##### Data to examine #####

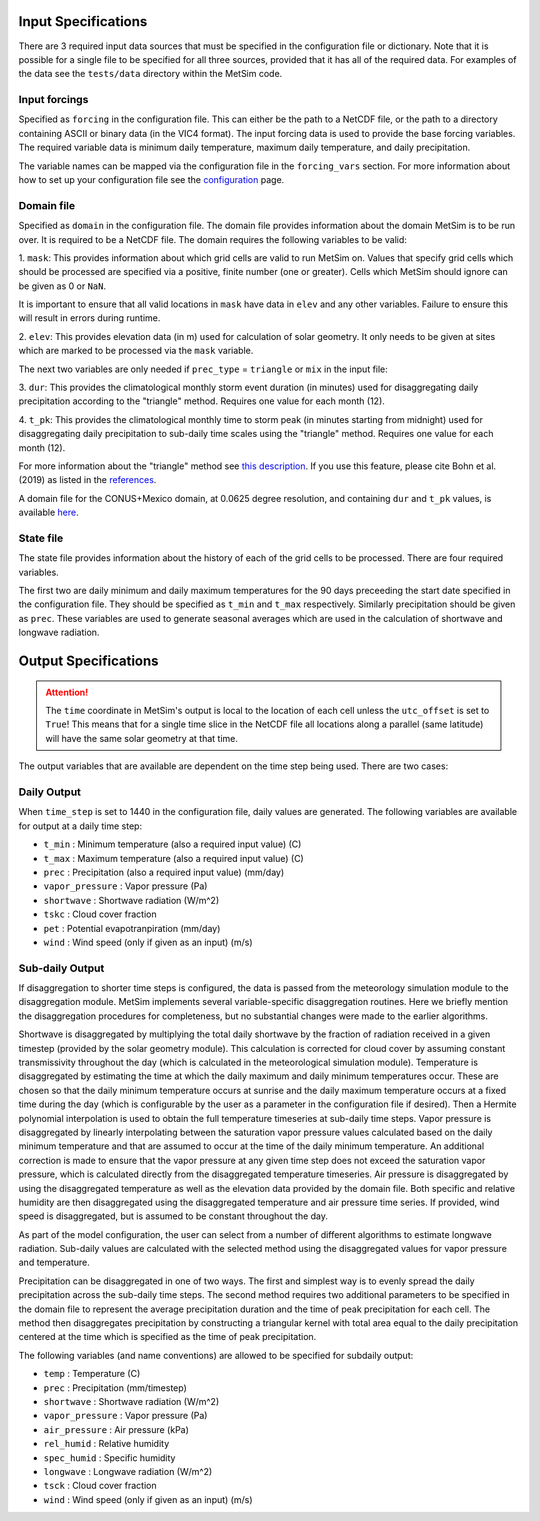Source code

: .. _data:

Input Specifications
====================
There are 3 required input data sources that must be specified in the
configuration file or dictionary. Note that it is possible for a single file to
be specified for all three sources, provided that it has all of the required
data. For examples of the data see the ``tests/data`` directory within the
MetSim code.

Input forcings
--------------
Specified as ``forcing`` in the configuration file. This can either be the path
to a NetCDF file, or the path to a directory containing ASCII or binary data (in
the VIC4 format). The input forcing data is used to provide the base forcing
variables. The required variable data is minimum daily temperature, maximum
daily temperature, and daily precipitation.

The variable names can be mapped via the configuration file in the ``forcing_vars``
section. For more information about how to set up your configuration file see
the `configuration <configuration.rst>`_ page.

Domain file
-----------
Specified as ``domain`` in the configuration file. The domain file provides
information about the domain MetSim is to be run over. It is required to be a
NetCDF file. The domain requires the following variables to be valid:

1. ``mask``: This provides information about which grid cells are valid to run
MetSim on. Values that specify grid cells which should be processed are
specified via a positive, finite number (one or greater). Cells which MetSim
should ignore can be given as 0 or ``NaN``.

It is important to ensure that all valid locations in ``mask`` have data in
``elev`` and any other variables.  Failure to ensure this will result in
errors during runtime.

2. ``elev``: This provides elevation data (in m) used for calculation of solar
geometry. It only needs to be given at sites which are marked to be processed
via the ``mask`` variable.

The next two variables are only needed if ``prec_type`` = ``triangle`` or
``mix`` in the input file:

3. ``dur``: This provides the climatological monthly storm event duration (in
minutes) used for disaggregating daily precipitation according to the
"triangle" method. Requires one value for each month (12).

4. ``t_pk``: This provides the climatological monthly time to storm peak (in
minutes starting from midnight) used for disaggregating daily precipitation to
sub-daily time scales using the "triangle" method. Requires one value for
each month (12).

For more information about the "triangle" method see
`this description <PtriangleMethod.pdf>`_. If you use this feature, please
cite Bohn et al. (2019) as listed in the `references <index.rst#id10>`_.

A domain file for the CONUS+Mexico domain, at 0.0625 degree resolution, and
containing ``dur`` and ``t_pk`` values, is available `here
<https://zenodo.org/record/1402223#.XEZC4M2IZPY>`_.

State file
----------
The state file provides information about the history of each of the grid cells
to be processed. There are four required variables.

The first two are daily minimum and daily maximum temperatures for the 90 days
preceeding the start date specified in the configuration file.  They should be
specified as ``t_min`` and ``t_max`` respectively. Similarly precipitation
should be given as ``prec``.  These variables are used to generate seasonal
averages which are used in the calculation of shortwave and longwave radiation.

Output Specifications
=====================
.. ATTENTION::
    The ``time`` coordinate in MetSim's output is local to the location of each cell unless the ``utc_offset`` is set to
    ``True``! This means that for a single time slice in the NetCDF file all locations along a parallel (same latitude)
    will have the same solar geometry at that time.

The output variables that are available are dependent on the time step being used.  There are two cases:

Daily Output
------------

When ``time_step`` is set to 1440 in the configuration file, daily values are
generated. The following variables are available for output at a daily time
step:

* ``t_min`` : Minimum temperature (also a required input value) (C)
* ``t_max`` : Maximum temperature (also a required input value) (C)
* ``prec`` : Precipitation (also a required input value) (mm/day)
* ``vapor_pressure`` : Vapor pressure (Pa)
* ``shortwave`` : Shortwave radiation (W/m^2)
* ``tskc`` : Cloud cover fraction
* ``pet`` : Potential evapotranpiration (mm/day)
* ``wind`` : Wind speed (only if given as an input) (m/s)

Sub-daily Output
----------------
If disaggregation to shorter time steps is configured, the data is passed from the meteorology simulation module to the disaggregation module.
MetSim implements several variable-specific disaggregation routines.
Here we briefly mention the disaggregation procedures for completeness, but no substantial changes were made to the earlier algorithms.

Shortwave is disaggregated by multiplying the total daily shortwave by the fraction of radiation received in a given timestep (provided by the solar geometry module).
This calculation is corrected for cloud cover by assuming constant transmissivity throughout the day (which is calculated in the meteorological simulation module).
Temperature is disaggregated by estimating the time at which the daily maximum and daily minimum temperatures occur.
These are chosen so that the daily minimum temperature occurs at sunrise and the daily maximum temperature occurs at a fixed time during the day (which is configurable by the user as a parameter in the configuration file if desired).
Then a Hermite polynomial interpolation is used to obtain the full temperature timeseries at sub-daily time steps.
Vapor pressure is disaggregated by linearly interpolating between the saturation vapor pressure values calculated based on the daily minimum temperature and that are assumed to occur at the time of the daily minimum temperature.
An additional correction is made to ensure that the vapor pressure at any given time step does not exceed the saturation vapor pressure, which is calculated directly from the disaggregated temperature timeseries.
Air pressure is disaggregated by using the disaggregated temperature as well as the elevation data provided by the domain file.
Both specific and relative humidity are then disaggregated using the disaggregated temperature and air pressure time series.
If provided, wind speed is disaggregated, but is assumed to be constant throughout the day.

As part of the model configuration, the user can select from a number of different algorithms to estimate longwave radiation.
Sub-daily values are calculated with the selected method using the disaggregated values for vapor pressure and temperature.

Precipitation can be disaggregated in one of two ways.
The first and simplest way is to evenly spread the daily precipitation across the sub-daily time steps.
The second method requires two additional parameters to be specified in the domain file to represent the average precipitation duration and the time of peak precipitation for each cell.
The method then disaggregates precipitation by constructing a triangular kernel with total area equal to the daily precipitation centered at the time which is specified as the time of peak precipitation.

The following variables (and name conventions) are allowed to be specified for subdaily output:

* ``temp`` : Temperature (C)
* ``prec`` : Precipitation (mm/timestep)
* ``shortwave`` : Shortwave radiation (W/m^2)
* ``vapor_pressure`` : Vapor pressure (Pa)
* ``air_pressure`` : Air pressure (kPa)
* ``rel_humid`` : Relative humidity
* ``spec_humid`` : Specific humidity
* ``longwave`` : Longwave radiation (W/m^2)
* ``tsck`` : Cloud cover fraction
* ``wind`` : Wind speed (only if given as an input) (m/s)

#####

## About this exercise
The entries above need to be output again in full, exactly, and without pictures.

## Exercise answer
Source code

: .. _data:

Input Specifications
====================
There are 3 required input data sources that must be specified in the
configuration file or dictionary. Note that it is possible for a single file to
be specified for all three sources, provided that it has all of the required
data. For examples of the data see the ``tests/data`` directory within the
MetSim code.

Input forcings
--------------
Specified as ``forcing`` in the configuration file. This can either be the path
to a NetCDF file, or the path to a directory containing ASCII or binary data (in
the VIC4 format). The input forcing data is used to provide the base forcing
variables. The required variable data is minimum daily temperature, maximum
daily temperature, and daily precipitation.

The variable names can be mapped via the configuration file in the ``forcing_vars``
section. For more information about how to set up your configuration file see
the `configuration <configuration.rst>`_ page.

Domain file
-----------
Specified as ``domain`` in the configuration file. The domain file provides
information about the domain MetSim is to be run over. It is required to be a
NetCDF file. The domain requires the following variables to be valid:

1. ``mask``: This provides information about which grid cells are valid to run
MetSim on. Values that specify grid cells which should be processed are
specified via a positive, finite number (one or greater). Cells which MetSim
should ignore can be given as 0 or ``NaN``.

It is important to ensure that all valid locations in ``mask`` have data in
``elev`` and any other variables.  Failure to ensure this will result in
errors during runtime.

2. ``elev``: This provides elevation data (in m) used for calculation of solar
geometry. It only needs to be given at sites which are marked to be processed
via the ``mask`` variable.

The next two variables are only needed if ``prec_type`` = ``triangle`` or
``mix`` in the input file:

3. ``dur``: This provides the climatological monthly storm event duration (in
minutes) used for disaggregating daily precipitation according to the
"triangle" method. Requires one value for each month (12).

4. ``t_pk``: This provides the climatological monthly time to storm peak (in
minutes starting from midnight) used for disaggregating daily precipitation to
sub-daily time scales using the "triangle" method. Requires one value for
each month (12).

For more information about the "triangle" method see
`this description <PtriangleMethod.pdf>`_. If you use this feature, please
cite Bohn et al. (2019) as listed in the `references <index.rst#id10>`_.

A domain file for the CONUS+Mexico domain, at 0.0625 degree resolution, and
containing ``dur`` and ``t_pk`` values, is available `here
<https://zenodo.org/record/1402223#.XEZC4M2IZPY>`_.

State file
----------
The state file provides information about the history of each of the grid cells
to be processed. There are four required variables.

The first two are daily minimum and daily maximum temperatures for the 90 days
preceeding the start date specified in the configuration file.  They should be
specified as ``t_min`` and ``t_max`` respectively. Similarly precipitation
should be given as ``prec``.  These variables are used to generate seasonal
averages which are used in the calculation of shortwave and longwave radiation.

Output Specifications
=====================
.. ATTENTION::
    The ``time`` coordinate in MetSim's output is local to the location of each cell unless the ``utc_offset`` is set to
    ``True``! This means that for a single time slice in the NetCDF file all locations along a parallel (same latitude)
    will have the same solar geometry at that time.

The output variables that are available are dependent on the time step being used.  There are two cases:

Daily Output
------------

When ``time_step`` is set to 1440 in the configuration file, daily values are
generated. The following variables are available for output at a daily time
step:

* ``t_min`` : Minimum temperature (also a required input value) (C)
* ``t_max`` : Maximum temperature (also a required input value) (C)
* ``prec`` : Precipitation (also a required input value) (mm/day)
* ``vapor_pressure`` : Vapor pressure (Pa)
* ``shortwave`` : Shortwave radiation (W/m^2)
* ``tskc`` : Cloud cover fraction
* ``pet`` : Potential evapotranpiration (mm/day)
* ``wind`` : Wind speed (only if given as an input) (m/s)

Sub-daily Output
----------------
If disaggregation to shorter time steps is configured, the data is passed from the meteorology simulation module to the disaggregation module.
MetSim implements several variable-specific disaggregation routines.
Here we briefly mention the disaggregation procedures for completeness, but no substantial changes were made to the earlier algorithms.

Shortwave is disaggregated by multiplying the total daily shortwave by the fraction of radiation received in a given timestep (provided by the solar geometry module).
This calculation is corrected for cloud cover by assuming constant transmissivity throughout the day (which is calculated in the meteorological simulation module).
Temperature is disaggregated by estimating the time at which the daily maximum and daily minimum temperatures occur.
These are chosen so that the daily minimum temperature occurs at sunrise and the daily maximum temperature occurs at a fixed time during the day (which is configurable by the user as a parameter in the configuration file if desired).
Then a Hermite polynomial interpolation is used to obtain the full temperature timeseries at sub-daily time steps.
Vapor pressure is disaggregated by linearly interpolating between the saturation vapor pressure values calculated based on the daily minimum temperature and that are assumed to occur at the time of the daily minimum temperature.
An additional correction is made to ensure that the vapor pressure at any given time step does not exceed the saturation vapor pressure, which is calculated directly from the disaggregated temperature timeseries.
Air pressure is disaggregated by using the disaggregated temperature as well as the elevation data provided by the domain file.
Both specific and relative humidity are then disaggregated using the disaggregated temperature and air pressure time series.
If provided, wind speed is disaggregated, but is assumed to be constant throughout the day.

As part of the model configuration, the user can select from a number of different algorithms to estimate longwave radiation.
Sub-daily values are calculated with the selected method using the disaggregated values for vapor pressure and temperature.

Precipitation can be disaggregated in one of two ways.
The first and simplest way is to evenly spread the daily precipitation across the sub-daily time steps.
The second method requires two additional parameters to be specified in the domain file to represent the average precipitation duration and the time of peak precipitation for each cell.
The method then disaggregates precipitation by constructing a triangular kernel with total area equal to the daily precipitation centered at the time which is specified as the time of peak precipitation.

The following variables (and name conventions) are allowed to be specified for subdaily output:

* ``temp`` : Temperature (C)
* ``prec`` : Precipitation (mm/timestep)
* ``shortwave`` : Shortwave radiation (W/m^2)
* ``vapor_pressure`` : Vapor pressure (Pa)
* ``air_pressure`` : Air pressure (kPa)
* ``rel_humid`` : Relative humidity
* ``spec_humid`` : Specific humidity
* ``longwave`` : Longwave radiation (W/m^2)
* ``tsck`` : Cloud cover fraction
* ``wind`` : Wind speed (only if given as an input) (m/s)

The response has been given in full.